22/04/14 19:55:22 INFO HoodieTableMetaClient: Finished Loading Table of type MERGE_ON_READ(version=1, baseFileFormat=HFILE) from /tmp/hudi-ny-taxi/.hoodie/metadata
22/04/14 19:55:22 INFO RunIndexActionExecutor: Starting Index Building with base instant: 20220414195327683
22/04/14 19:55:22 INFO HoodieBackedTableMetadataWriter: Creating a new metadata index for partition 'column_stats' under path /tmp/hudi-ny-taxi/.hoodie/metadata upto instant 20220414195327683
...
...
22/04/14 19:55:38 INFO RunIndexActionExecutor: Total remaining instants to index: 1
22/04/14 19:55:38 INFO HoodieTableMetaClient: Loading HoodieTableMetaClient from /tmp/hudi-ny-taxi/.hoodie/metadata
22/04/14 19:55:38 INFO HoodieTableConfig: Loading table properties from /tmp/hudi-ny-taxi/.hoodie/metadata/.hoodie/hoodie.properties
22/04/14 19:55:38 INFO HoodieTableMetaClient: Finished Loading Table of type MERGE_ON_READ(version=1, baseFileFormat=HFILE) from /tmp/hudi-ny-taxi/.hoodie/metadata
22/04/14 19:55:38 INFO HoodieActiveTimeline: Loaded instants upto : Option{val=[20220414195423420__deltacommit__COMPLETED]}
22/04/14 19:55:38 INFO RunIndexActionExecutor: Starting index catchup task
...
Drop Index
To drop an index, just run the index in dropindex
mode.
spark-submit \
--jars "packaging/hudi-utilities-slim-bundle/target/hudi-utilities-slim-bundle_2.12-1.0.0.jar,packaging/hudi-spark-bundle/target/hudi-spark3.5-bundle_2.12-1.0.0.jar" \
--class org.apache.hudi.utilities.HoodieIndexer \
/Users/home/path/to/hudi-utilities-slim-bundle/target/hudi-utilities-slim-bundle_2.12-1.0.0.jar \
--props /Users/home/path/to/indexer.properties \
--mode dropindex \
--base-path /tmp/hudi-ny-taxi \
--table-name ny_hudi_tbl \
--index-types COLUMN_STATS \
--parallelism 1 \
--spark-memory 2g
Caveats
Asynchronous indexing feature is still evolving.
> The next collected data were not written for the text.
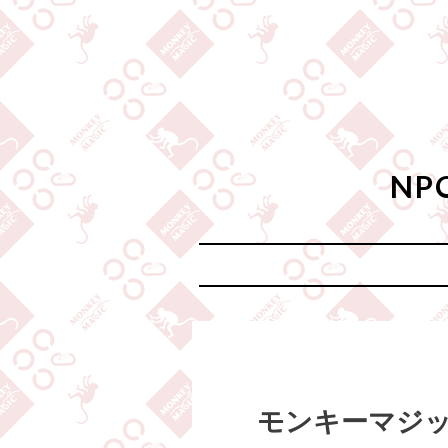
N
モンキーマジッ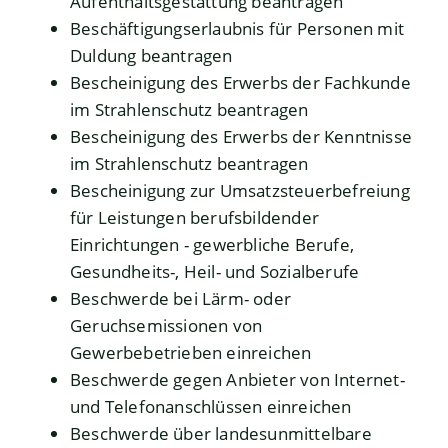
Aufenthaltsgestattung beantragen
Beschäftigungserlaubnis für Personen mit
Duldung beantragen
Bescheinigung des Erwerbs der Fachkunde
im Strahlenschutz beantragen
Bescheinigung des Erwerbs der Kenntnisse
im Strahlenschutz beantragen
Bescheinigung zur Umsatzsteuerbefreiung
für Leistungen berufsbildender
Einrichtungen - gewerbliche Berufe,
Gesundheits-, Heil- und Sozialberufe
Beschwerde bei Lärm- oder
Geruchsemissionen von
Gewerbebetrieben einreichen
Beschwerde gegen Anbieter von Internet-
und Telefonanschlüssen einreichen
Beschwerde über landesunmittelbare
Few points to note from deployment perspective while running the indexer:
- Files index is created by default as long as the metadata table is enabled.
- Trigger indexing for one metadata partition (or index type) at a time.
- If an index is enabled via async indexing, then ensure that index is also enabled in configs corresponding to regular ingestion writers. Otherwise, metadata writer will think that particular index was disabled and cleanup the metadata partition.
Some of these limitations will be removed in the upcoming releases. Please follow HUDI-2488 for developments on this feature.